There’s tar at the edge of the new asphalt road;
Cold in winter, soft and sticky in the summer sun
There’s nothing like a paved road/
I guess it takes a gravel, dusty, dirt-filled one to know the difference.

When I walk along my mental tar-edged road,
it’s December: dark, lights bubbling in the window evergreen,
me longing for a way to comprehend
my aching ribcage, frantic bloody cuticles.

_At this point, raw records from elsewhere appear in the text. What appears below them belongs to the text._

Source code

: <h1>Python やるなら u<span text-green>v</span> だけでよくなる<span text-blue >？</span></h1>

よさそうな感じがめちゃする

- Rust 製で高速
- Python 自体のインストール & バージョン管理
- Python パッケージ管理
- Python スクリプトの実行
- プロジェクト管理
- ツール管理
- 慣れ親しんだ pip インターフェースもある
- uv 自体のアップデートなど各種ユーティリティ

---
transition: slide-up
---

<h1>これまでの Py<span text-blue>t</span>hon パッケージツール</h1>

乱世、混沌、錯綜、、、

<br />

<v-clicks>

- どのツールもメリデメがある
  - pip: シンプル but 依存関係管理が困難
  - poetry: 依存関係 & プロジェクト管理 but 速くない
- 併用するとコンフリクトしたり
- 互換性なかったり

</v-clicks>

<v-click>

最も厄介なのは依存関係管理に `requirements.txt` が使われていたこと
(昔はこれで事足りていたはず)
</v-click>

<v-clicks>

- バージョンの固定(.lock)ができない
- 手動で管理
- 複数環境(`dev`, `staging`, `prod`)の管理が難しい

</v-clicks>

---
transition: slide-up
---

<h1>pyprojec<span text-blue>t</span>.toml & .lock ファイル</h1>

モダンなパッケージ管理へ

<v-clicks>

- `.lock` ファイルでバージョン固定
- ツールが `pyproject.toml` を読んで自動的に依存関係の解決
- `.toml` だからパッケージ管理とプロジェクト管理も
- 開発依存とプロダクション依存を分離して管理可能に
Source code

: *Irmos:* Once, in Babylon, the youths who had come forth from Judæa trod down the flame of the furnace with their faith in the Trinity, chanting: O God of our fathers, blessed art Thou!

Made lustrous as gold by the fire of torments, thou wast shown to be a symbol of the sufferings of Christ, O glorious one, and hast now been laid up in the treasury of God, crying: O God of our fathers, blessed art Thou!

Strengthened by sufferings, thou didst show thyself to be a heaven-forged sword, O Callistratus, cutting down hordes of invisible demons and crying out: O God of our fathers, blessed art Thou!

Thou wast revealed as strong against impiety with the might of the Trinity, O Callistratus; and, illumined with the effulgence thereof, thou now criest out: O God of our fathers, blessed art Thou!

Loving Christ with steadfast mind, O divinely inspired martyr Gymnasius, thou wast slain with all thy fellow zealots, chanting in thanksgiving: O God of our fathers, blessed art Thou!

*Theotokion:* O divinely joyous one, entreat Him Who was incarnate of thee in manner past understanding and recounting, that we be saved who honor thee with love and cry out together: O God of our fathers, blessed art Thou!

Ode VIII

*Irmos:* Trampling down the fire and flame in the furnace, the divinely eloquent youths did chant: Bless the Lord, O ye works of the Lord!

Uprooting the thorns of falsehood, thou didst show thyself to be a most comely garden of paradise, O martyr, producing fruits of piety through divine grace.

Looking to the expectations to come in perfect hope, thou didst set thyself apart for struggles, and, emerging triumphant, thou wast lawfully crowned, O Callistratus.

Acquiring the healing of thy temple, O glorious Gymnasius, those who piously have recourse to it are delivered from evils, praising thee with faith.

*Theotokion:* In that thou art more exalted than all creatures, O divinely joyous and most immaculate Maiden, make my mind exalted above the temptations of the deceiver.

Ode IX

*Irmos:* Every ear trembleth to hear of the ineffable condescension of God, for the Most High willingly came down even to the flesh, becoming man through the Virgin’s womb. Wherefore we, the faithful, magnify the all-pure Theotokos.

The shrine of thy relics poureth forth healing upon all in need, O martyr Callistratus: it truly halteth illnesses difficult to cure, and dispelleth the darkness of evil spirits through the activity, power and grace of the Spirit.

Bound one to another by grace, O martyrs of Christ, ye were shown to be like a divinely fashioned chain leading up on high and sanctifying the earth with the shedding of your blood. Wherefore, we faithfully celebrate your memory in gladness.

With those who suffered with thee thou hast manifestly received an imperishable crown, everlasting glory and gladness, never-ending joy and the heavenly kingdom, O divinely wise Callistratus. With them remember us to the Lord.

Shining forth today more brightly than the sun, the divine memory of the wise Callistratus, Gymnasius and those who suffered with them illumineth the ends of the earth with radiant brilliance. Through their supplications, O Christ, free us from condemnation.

Did I eat that other box of cookies, and what will I do for the money?
Dig into the old purse,
the cushions fed by drunken, snoring, singing, whining, biting, sniping parties?
How I dreamed of fixing everything.
I new I could!
(Throat aching, fingers hurting, luminescent cookies in the closet corner.)
I’ll wake up willing, armed and ready: mending broken pieces, gluing back the days of childhood. 
Visiting the slant-roofed farmhouse,
grass high, hollow tree, full of whiskey.
 Dinner at the table with the extra piece of plywood,
how I dreamed of home, carsick, staring at the fading countryside.

Yet what I see now looking back is a gold-brown day,
 the rosy sunset evening
spinning stars
a wooden floor worn down and soft
a drumstick stuffed with bread and sage.